6 Playwright integration suites — Storybook, JupyterLab, Marimo, WASM Marimo, Server, and Static Embed. These catch real bugs — “it renders in Jupyter but is blank in Marimo” is the kind of thing I don’t want to eyeball on every PR.
Python tests across 4 versions with two dependency strategies (min pinned + max latest) — 8 matrix jobs total
MCP integration tests — verifying the MCP server works against the built wheel
Smoke tests for each optional extras group
Styling screenshot comparisons — before/after captures on every PR
Docs build + link checker
TestPyPI publish on every PR with an install command in the PR comment

The critical path completes in about 4 minutes on Depot. The Windows job runs longer but is non-blocking (continue-on-error: true).

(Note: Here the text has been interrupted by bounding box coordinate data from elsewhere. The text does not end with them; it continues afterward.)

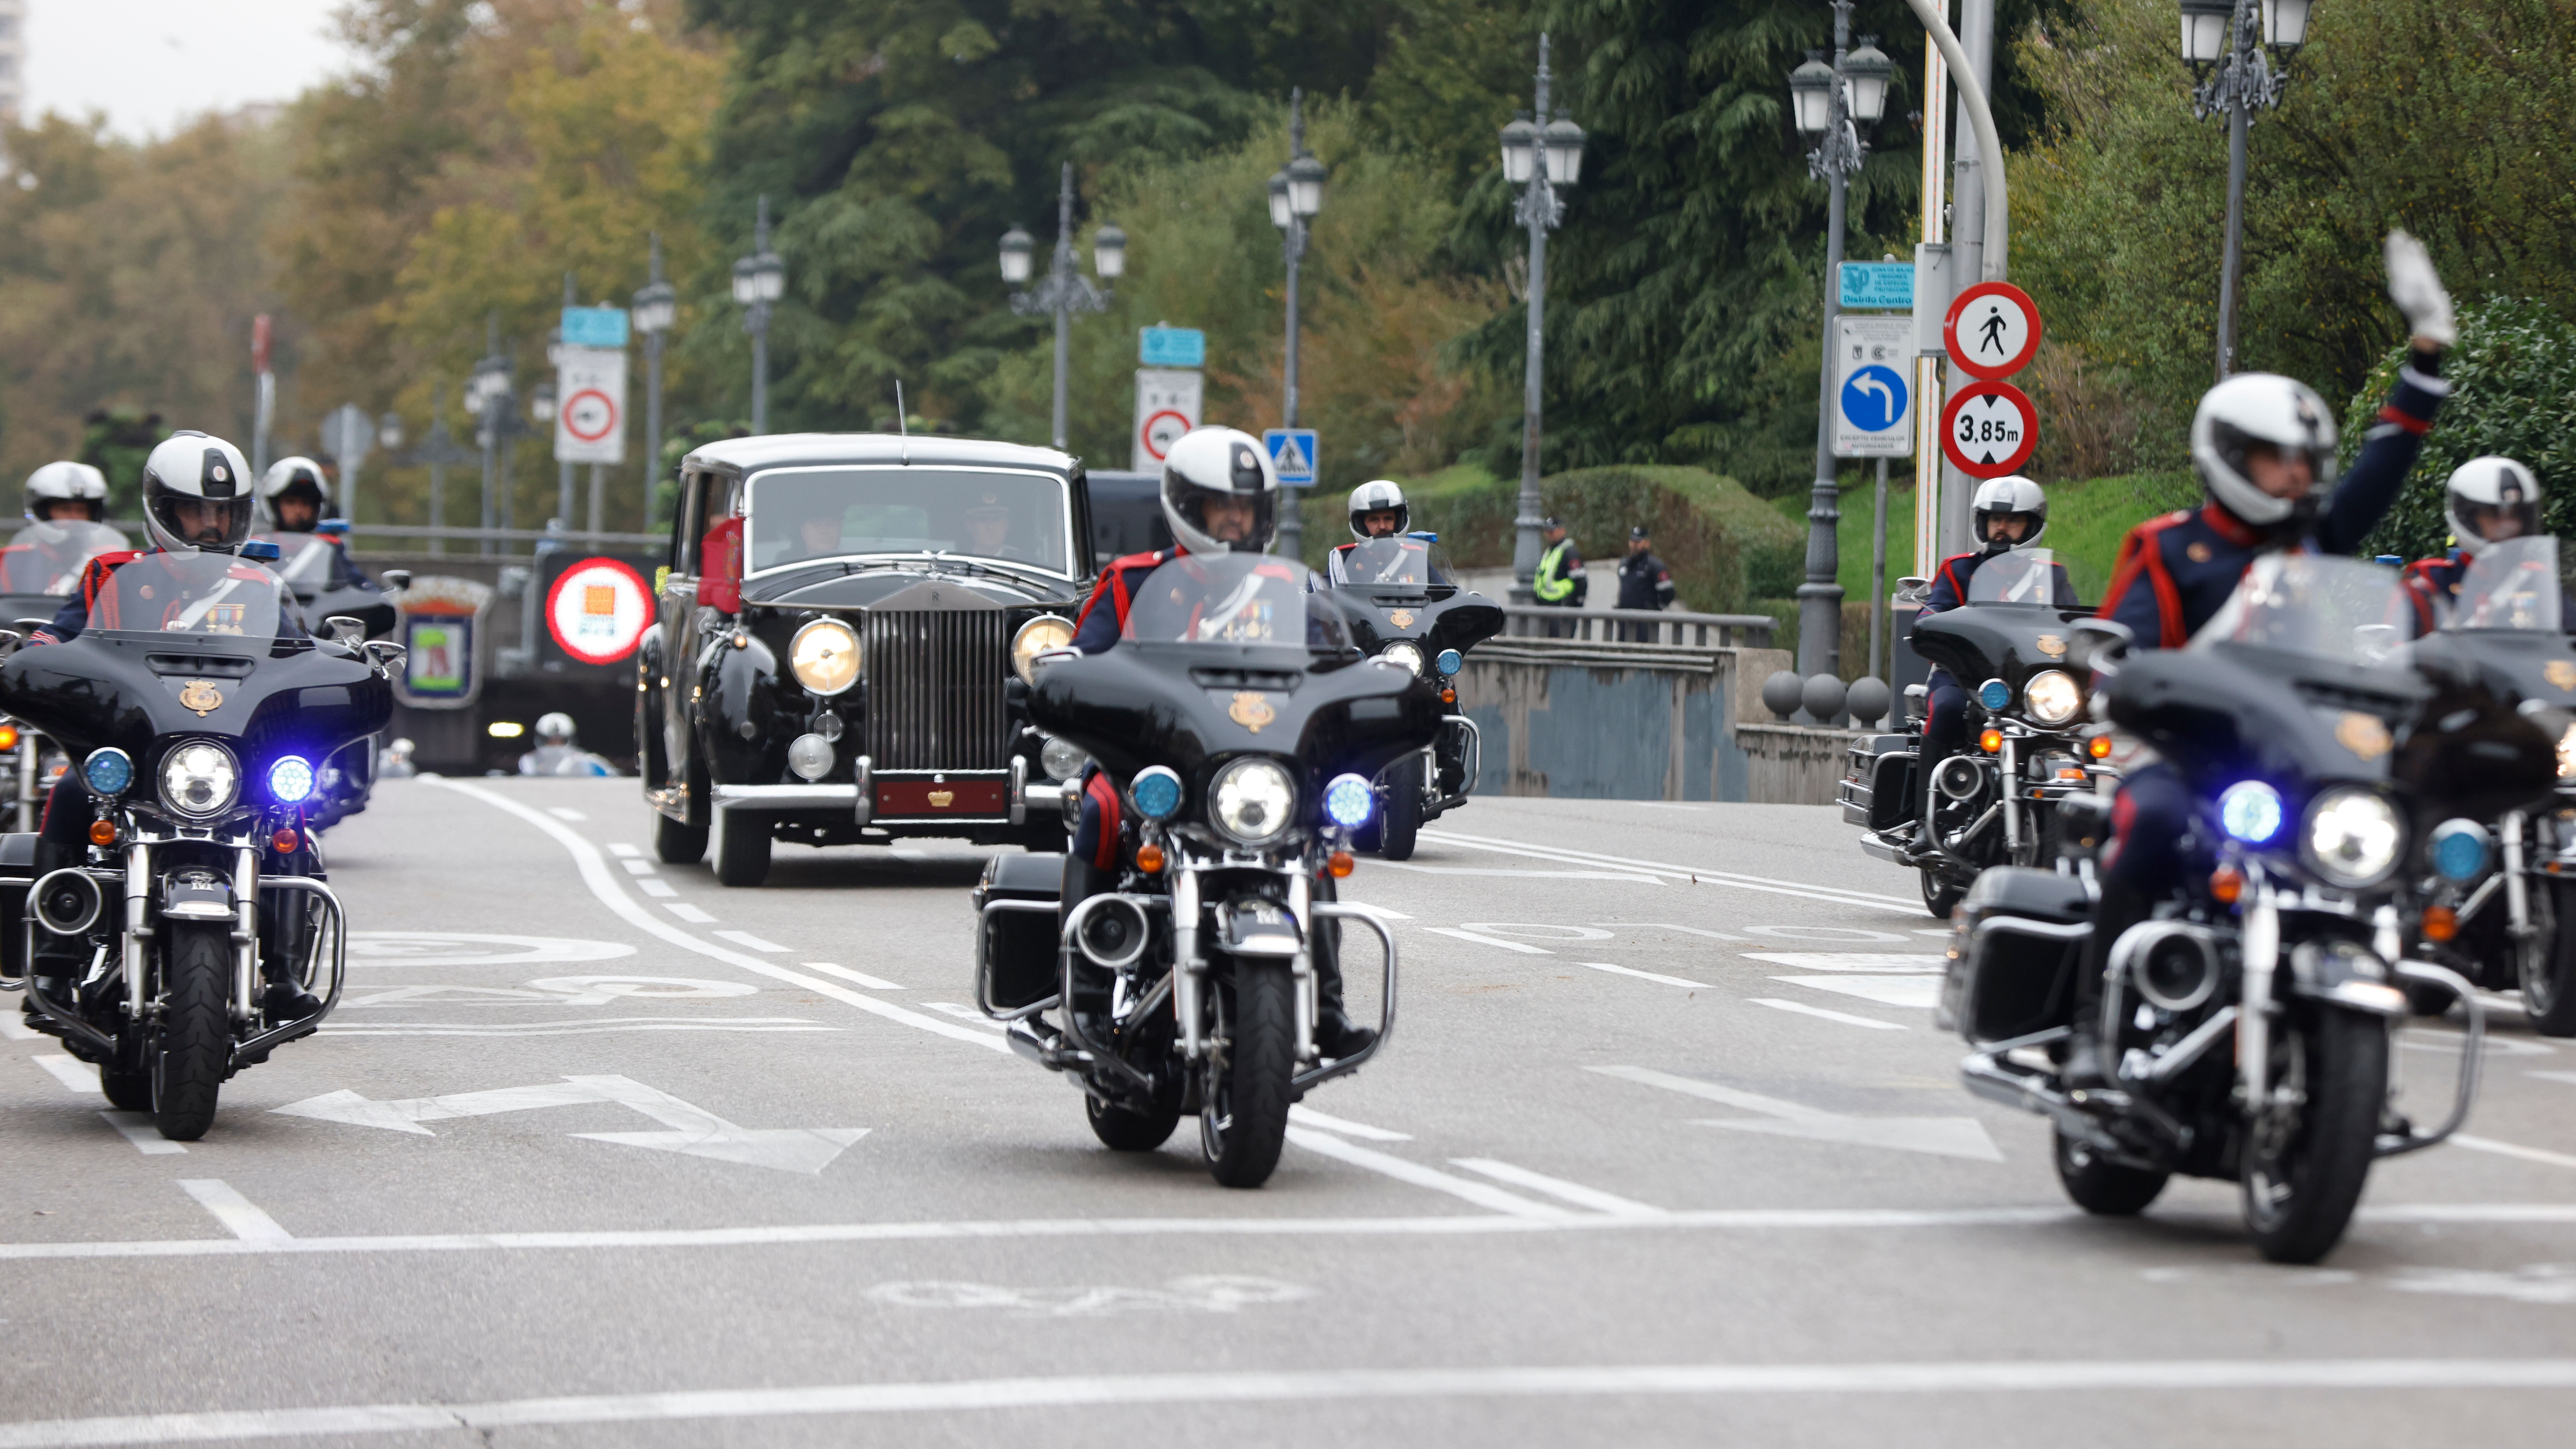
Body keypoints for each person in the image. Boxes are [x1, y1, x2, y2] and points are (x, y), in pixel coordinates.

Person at [2067, 231, 2457, 1087]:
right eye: (2275, 461)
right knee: (2143, 829)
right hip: (2186, 758)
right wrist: (2118, 670)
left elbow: (2381, 465)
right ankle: (2092, 1035)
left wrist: (2425, 355)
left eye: (2301, 462)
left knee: (2377, 848)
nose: (2293, 477)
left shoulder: (2315, 543)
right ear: (2231, 457)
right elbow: (2124, 646)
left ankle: (2357, 1014)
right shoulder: (2169, 548)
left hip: (2294, 758)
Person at [1060, 426, 1373, 1058]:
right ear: (1186, 506)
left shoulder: (1295, 591)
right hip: (1157, 763)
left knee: (1315, 835)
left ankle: (1329, 1006)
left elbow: (1339, 665)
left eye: (1247, 506)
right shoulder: (1133, 583)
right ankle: (1084, 997)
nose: (1236, 518)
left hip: (1254, 764)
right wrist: (1055, 677)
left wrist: (1378, 684)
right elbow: (1079, 658)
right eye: (1221, 505)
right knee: (1098, 806)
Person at [21, 432, 322, 1027]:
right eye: (195, 511)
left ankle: (283, 972)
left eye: (223, 514)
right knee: (71, 791)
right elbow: (59, 634)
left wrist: (344, 662)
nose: (210, 527)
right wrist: (32, 653)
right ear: (161, 509)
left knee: (292, 812)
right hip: (139, 750)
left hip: (229, 754)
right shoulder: (110, 576)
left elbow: (300, 651)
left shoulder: (262, 588)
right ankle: (55, 955)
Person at [1908, 476, 2074, 848]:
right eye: (1993, 520)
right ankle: (1925, 820)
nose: (2001, 529)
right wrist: (1935, 632)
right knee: (1947, 709)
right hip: (1964, 677)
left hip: (2030, 684)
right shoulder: (1959, 571)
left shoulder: (2053, 575)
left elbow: (2073, 625)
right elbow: (1929, 618)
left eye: (2012, 521)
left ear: (2032, 526)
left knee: (2077, 725)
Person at [2401, 457, 2542, 630]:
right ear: (2469, 518)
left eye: (2515, 515)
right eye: (2494, 514)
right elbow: (2399, 651)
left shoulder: (2537, 580)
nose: (2508, 525)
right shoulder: (2430, 581)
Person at [2, 462, 129, 594]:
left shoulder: (110, 561)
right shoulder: (13, 561)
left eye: (81, 511)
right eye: (65, 510)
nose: (74, 518)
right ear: (43, 512)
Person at [258, 456, 375, 588]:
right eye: (290, 502)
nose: (298, 510)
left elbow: (362, 589)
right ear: (274, 505)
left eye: (306, 504)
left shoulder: (329, 548)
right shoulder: (258, 548)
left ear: (317, 508)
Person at [1615, 526, 1675, 640]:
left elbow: (1668, 592)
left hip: (1645, 623)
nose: (1634, 545)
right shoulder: (1625, 564)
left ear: (1647, 543)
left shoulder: (1655, 566)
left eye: (1638, 542)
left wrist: (1656, 608)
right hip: (1624, 621)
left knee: (1644, 654)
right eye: (1632, 541)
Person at [1533, 516, 1585, 636]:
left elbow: (1581, 581)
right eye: (1548, 531)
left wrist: (1576, 604)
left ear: (1562, 530)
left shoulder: (1569, 552)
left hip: (1564, 609)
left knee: (1561, 646)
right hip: (1547, 607)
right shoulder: (1550, 552)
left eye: (1553, 531)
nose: (1550, 534)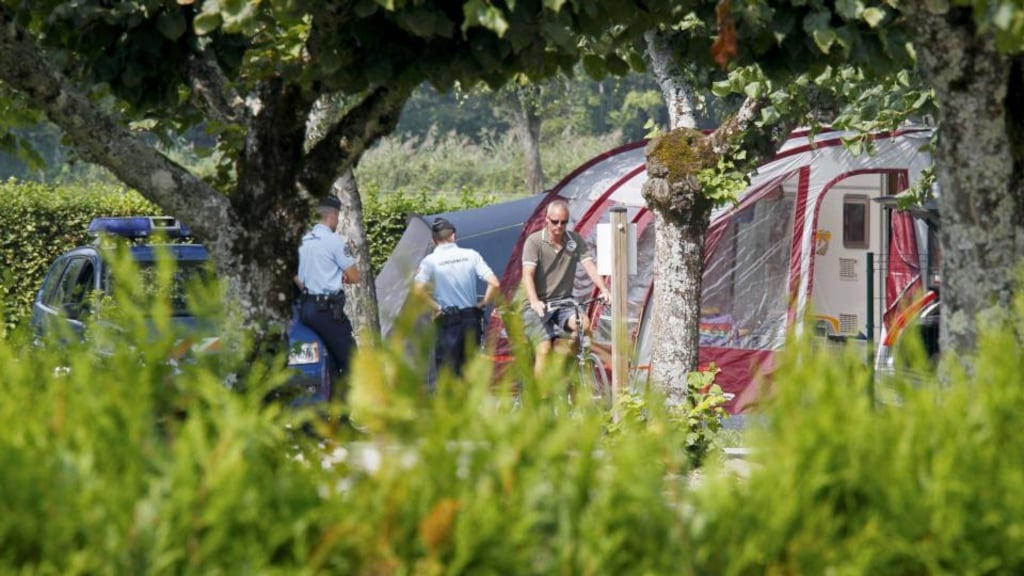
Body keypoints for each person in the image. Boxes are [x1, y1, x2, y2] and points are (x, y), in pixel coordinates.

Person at [521, 199, 610, 376]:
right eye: (555, 222)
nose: (559, 226)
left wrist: (604, 289)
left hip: (563, 302)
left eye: (564, 222)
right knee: (544, 349)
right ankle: (540, 401)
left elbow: (590, 267)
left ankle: (561, 364)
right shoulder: (535, 242)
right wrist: (534, 301)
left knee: (584, 325)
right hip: (537, 304)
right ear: (547, 219)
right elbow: (527, 275)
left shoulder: (574, 241)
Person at [413, 217, 500, 378]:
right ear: (453, 236)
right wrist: (483, 303)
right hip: (470, 319)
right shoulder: (471, 255)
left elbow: (417, 291)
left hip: (448, 322)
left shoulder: (430, 261)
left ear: (434, 241)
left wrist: (436, 307)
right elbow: (494, 283)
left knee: (447, 374)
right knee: (471, 371)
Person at [296, 196, 360, 398]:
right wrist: (339, 277)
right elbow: (354, 276)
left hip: (307, 308)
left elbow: (295, 275)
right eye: (338, 217)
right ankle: (342, 415)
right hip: (327, 311)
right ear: (332, 215)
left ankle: (325, 409)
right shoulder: (333, 242)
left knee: (328, 361)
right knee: (352, 361)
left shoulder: (303, 242)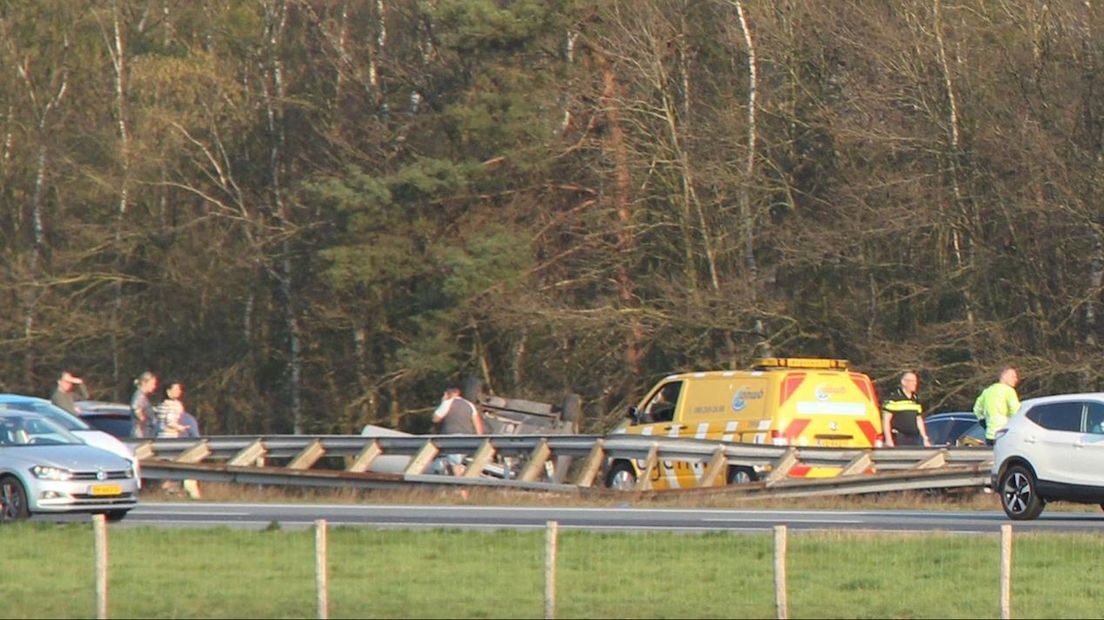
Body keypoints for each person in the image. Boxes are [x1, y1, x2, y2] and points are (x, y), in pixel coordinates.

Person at [431, 386, 485, 476]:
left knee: (454, 464)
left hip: (452, 438)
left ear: (446, 394)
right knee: (457, 462)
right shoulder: (469, 404)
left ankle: (461, 487)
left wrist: (443, 402)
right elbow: (477, 424)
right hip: (468, 439)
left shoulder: (447, 402)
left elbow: (435, 418)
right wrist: (479, 440)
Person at [973, 367, 1021, 446]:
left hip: (990, 435)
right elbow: (1016, 412)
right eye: (1013, 376)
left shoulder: (987, 391)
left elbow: (977, 409)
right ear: (1004, 377)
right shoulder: (1008, 391)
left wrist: (984, 423)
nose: (1016, 379)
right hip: (1005, 434)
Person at [881, 371, 929, 447]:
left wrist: (925, 438)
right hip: (899, 437)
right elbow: (886, 420)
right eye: (912, 381)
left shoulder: (915, 399)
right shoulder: (894, 398)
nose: (915, 383)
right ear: (904, 382)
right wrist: (888, 439)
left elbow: (918, 419)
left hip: (914, 438)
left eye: (915, 381)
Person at [130, 371, 158, 438]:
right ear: (144, 383)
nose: (154, 386)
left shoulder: (143, 397)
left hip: (146, 433)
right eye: (152, 384)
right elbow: (135, 407)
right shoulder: (139, 396)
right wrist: (142, 418)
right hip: (141, 435)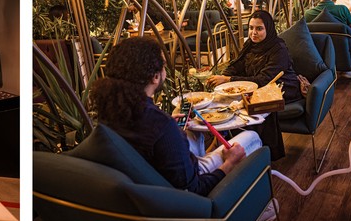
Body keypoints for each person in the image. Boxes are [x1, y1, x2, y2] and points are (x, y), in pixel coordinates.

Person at [88, 37, 264, 195]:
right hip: (186, 191)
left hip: (152, 181)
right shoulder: (161, 126)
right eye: (163, 66)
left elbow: (149, 139)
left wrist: (173, 129)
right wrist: (229, 163)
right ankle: (263, 207)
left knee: (192, 132)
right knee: (251, 137)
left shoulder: (111, 112)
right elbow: (194, 189)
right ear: (155, 77)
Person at [206, 10, 301, 160]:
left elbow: (265, 80)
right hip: (257, 86)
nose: (253, 33)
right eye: (250, 28)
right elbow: (237, 65)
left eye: (259, 28)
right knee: (228, 103)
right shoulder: (250, 44)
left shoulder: (278, 49)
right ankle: (233, 146)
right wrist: (224, 74)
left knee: (249, 107)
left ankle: (254, 153)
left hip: (281, 88)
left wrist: (228, 80)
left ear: (268, 29)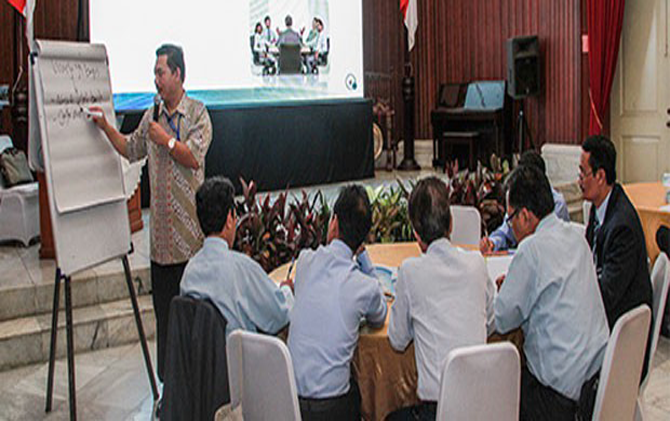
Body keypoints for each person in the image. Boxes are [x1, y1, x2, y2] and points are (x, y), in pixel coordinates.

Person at [91, 44, 213, 383]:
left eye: (161, 72)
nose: (156, 79)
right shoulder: (152, 115)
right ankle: (168, 389)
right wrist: (105, 127)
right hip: (161, 246)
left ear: (177, 74)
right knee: (164, 320)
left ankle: (193, 388)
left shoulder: (198, 114)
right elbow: (130, 148)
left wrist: (167, 141)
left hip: (190, 246)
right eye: (155, 73)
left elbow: (194, 158)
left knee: (192, 323)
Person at [494, 165, 609, 421]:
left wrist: (506, 290)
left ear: (525, 216)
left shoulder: (531, 250)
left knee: (494, 387)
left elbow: (502, 319)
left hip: (559, 400)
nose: (510, 227)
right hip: (597, 382)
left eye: (510, 219)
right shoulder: (576, 236)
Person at [387, 177, 496, 421]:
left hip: (437, 411)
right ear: (451, 224)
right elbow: (491, 322)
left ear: (416, 234)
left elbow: (397, 340)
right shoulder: (477, 263)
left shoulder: (411, 272)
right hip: (483, 406)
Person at [288, 185, 388, 421]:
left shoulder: (305, 262)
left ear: (334, 223)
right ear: (364, 237)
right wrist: (363, 258)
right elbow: (380, 317)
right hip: (333, 410)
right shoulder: (365, 286)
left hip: (290, 401)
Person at [179, 176, 293, 336]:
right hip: (238, 352)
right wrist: (287, 290)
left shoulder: (189, 273)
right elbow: (279, 315)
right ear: (229, 219)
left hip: (200, 352)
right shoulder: (242, 269)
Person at [580, 135, 653, 376]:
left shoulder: (622, 227)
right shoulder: (601, 206)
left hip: (623, 342)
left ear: (600, 176)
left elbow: (606, 294)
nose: (579, 180)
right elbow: (587, 259)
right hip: (607, 324)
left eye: (583, 173)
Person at [480, 150, 570, 253]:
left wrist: (509, 252)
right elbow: (505, 232)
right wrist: (492, 243)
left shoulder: (556, 203)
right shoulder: (515, 195)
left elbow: (546, 248)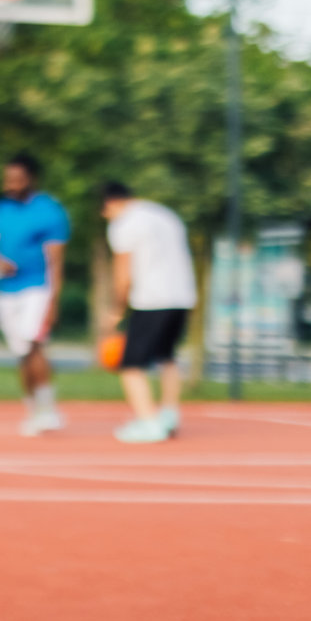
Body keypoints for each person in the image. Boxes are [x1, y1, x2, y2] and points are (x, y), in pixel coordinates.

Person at [99, 181, 197, 443]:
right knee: (167, 356)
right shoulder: (166, 215)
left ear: (111, 202)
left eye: (104, 211)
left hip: (152, 299)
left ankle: (148, 422)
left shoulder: (124, 224)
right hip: (182, 295)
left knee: (130, 365)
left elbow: (123, 273)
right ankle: (168, 415)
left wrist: (117, 309)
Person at [0, 153, 70, 436]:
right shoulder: (0, 209)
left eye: (18, 179)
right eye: (8, 178)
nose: (11, 184)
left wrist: (53, 300)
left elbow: (56, 261)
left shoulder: (50, 211)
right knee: (22, 352)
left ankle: (49, 410)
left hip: (37, 288)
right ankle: (33, 409)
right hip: (5, 291)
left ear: (32, 179)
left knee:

Testing against dependency versions¶

Depending on pandas, PyArrow, and polars simultaneously is tricky. A new pandas release can change default string dtype behavior. A polars update can change how Duration columns serialize. PyArrow versions affect Parquet compatibility.

Buckaroo runs two sets of test suites: the regular suite tests against the minimum pinned versions in pyproject.toml, and the “Max Versions” suite tests against the latest releases of every dependency. This runs across Python 3.11 through 3.14. The goal is to catch compatibility issues before users do.

This strategy only works if the test suite is fast enough to run both configurations on every push. On slow CI, you’d run one and hope for the best.

The scariest part¶

The scariest part of switching to Depot wasn’t Depot itself — it was that their open source program requires a GitHub organization. Buckaroo lived at paddymul/buckaroo under my personal account. To use Depot I had to create the buckaroo-data organization and transfer the repository there.

I was terrified of losing my GitHub stars. That sounds vain, but stars are the main signal to potential users that a project is real. Losing them would set the project back.

It turns out GitHub’s repository transfer preserves everything — stars, issues, pull requests, forks, watchers. It even sets up URL redirects from the old path. The transfer itself took seconds. But I didn’t know that going in, and I spent more time worrying about it than about any technical aspect of the Depot migration.

If you’re in the same situation: do the transfer. You won’t lose anything.

What I’d tell other open source maintainers¶

If your CI takes more than 5 minutes and you’ve been meaning to fix it but haven’t, Depot’s open source sponsorship program is worth applying to. The switch is straightforward — change the runs-on label in your workflow YAML, everything else stays the same. If you need to create an organization and transfer your repo, that’s painless too — stars and all metadata carry over.

The real value isn’t raw speed — individual jobs run at about the same pace. It’s that your jobs all start at once instead of queueing. That consistency changes your behavior. You push more often, you test more things, you catch problems earlier. Slow CI is a tax on every decision you make. Removing that tax compounds.